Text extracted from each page
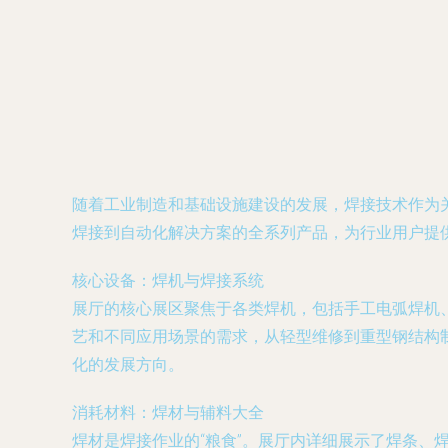
随着工业制造和基础设施建设的发展，焊接技术作为
焊接到自动化解决方案的全系列产品，为行业用户提
核心设备：焊机与焊接系统
展厅的核心展区聚焦于各类焊机，包括手工电弧焊机
艺和不同应用场景的需求，从轻型维修到重型钢结构
化的发展方向。
消耗材料：焊材与辅料大全
焊材是焊接作业的“粮食”。展厅内详细展示了焊条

◆ Work instruction ◆
Copy out every line of text in the material above word for word, omitting the pictures.

◆ Result ◆
随着工业制造和基础设施建设的发展，焊接技术作为
焊接到自动化解决方案的全系列产品，为行业用户提
核心设备：焊机与焊接系统
展厅的核心展区聚焦于各类焊机，包括手工电弧焊机
艺和不同应用场景的需求，从轻型维修到重型钢结构
化的发展方向。
消耗材料：焊材与辅料大全
焊材是焊接作业的“粮食”。展厅内详细展示了焊条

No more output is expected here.